[resolved (I think)] Ongoing AI analysis issues

Hi All,

Just letting you know we’re aware and actively working on the slow AI processing times and the slow auto-scoring issues. I’m hoping to have a fix up today, but realistically it might be another day or so.

For the curious, the root of the issue is that we recently upgraded our underlying AI analysis engine to the latest and greatest KataGo 12.4, which for the most part works well, however there’s some edge cases that it’s crashing on and since our system retries a position when a crash happens (up to a certain limit), periodically a problematic game enters the system and crashes all instances of our analysis engine, which then take many seconds to start back up before crashing again. This goes on for awhile until we finally give up on all the moves in the game. In-between crashes we are making a little bit of progress, but during these times the processing backlog for games grows a lot.

Anyways, I think I’m close to having at least a workaround for the crash in place, sorry for the extended time in getting the problem under control.

– anoek

11 Likes

In my very humble opinion, OGS should not deploy the new Kata engine until the crashes are fixed.

Correctness first.


Ian

2 Likes

Oh believe me I know… everything seemed fine for a long while which is why I proceeded with the update for all analysis servers, and unfortunately rolling back wasn’t really feasible in this case.

Anyways, good news is that I have a mitigation in place and it seems to be holding for now, so we might be in the clear, though I’m still monitoring to be sure.

4 Likes

Did I spot a volunteer to set up testcases for the AI?

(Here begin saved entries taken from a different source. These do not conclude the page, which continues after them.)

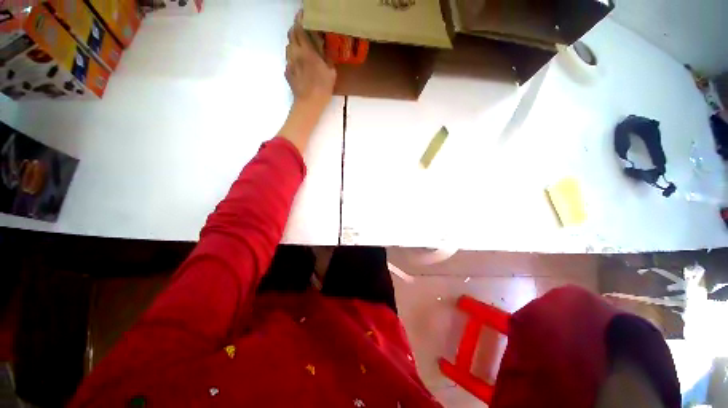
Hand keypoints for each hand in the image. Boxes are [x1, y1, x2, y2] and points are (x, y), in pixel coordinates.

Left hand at [285, 12, 335, 111]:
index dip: (300, 19)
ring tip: (302, 47)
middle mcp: (295, 54)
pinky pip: (289, 60)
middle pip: (291, 34)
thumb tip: (324, 51)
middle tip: (303, 29)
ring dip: (294, 43)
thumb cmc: (322, 88)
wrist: (309, 103)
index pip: (299, 29)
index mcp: (306, 52)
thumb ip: (327, 59)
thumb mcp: (331, 73)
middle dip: (296, 29)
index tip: (303, 14)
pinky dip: (293, 57)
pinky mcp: (287, 72)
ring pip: (288, 46)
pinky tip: (300, 64)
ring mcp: (289, 63)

Let me know, I’ll work with you to get them in place.

2 Likes

Hmm, I’d have thought KataGo had its own test cases. Is that so? I’m sincerely curious.


Ian

2 Likes

Digging deeper, the belief is currently that it’s an nvidia bug, TensorRT sometimes hits "nonfinite for policy sum" error · Issue #694 · lightvector/KataGo · GitHub for the more complete thread. I probably would have switched to the CUDA version had I realized I was dealing with a known issue, but by the time I debugged enough to realize what I was dealing with I already had a workaround that seems to be holding steady, so for now I’ve got the hole plugged while the powers that be at nvidia sort stuff out.

It’s a good question - but it seems like the answer is “if they do, the testcases aren’t broad enough to catch these crashing corner cases” eh…

… which doesn’t bode well for us being able to do so either.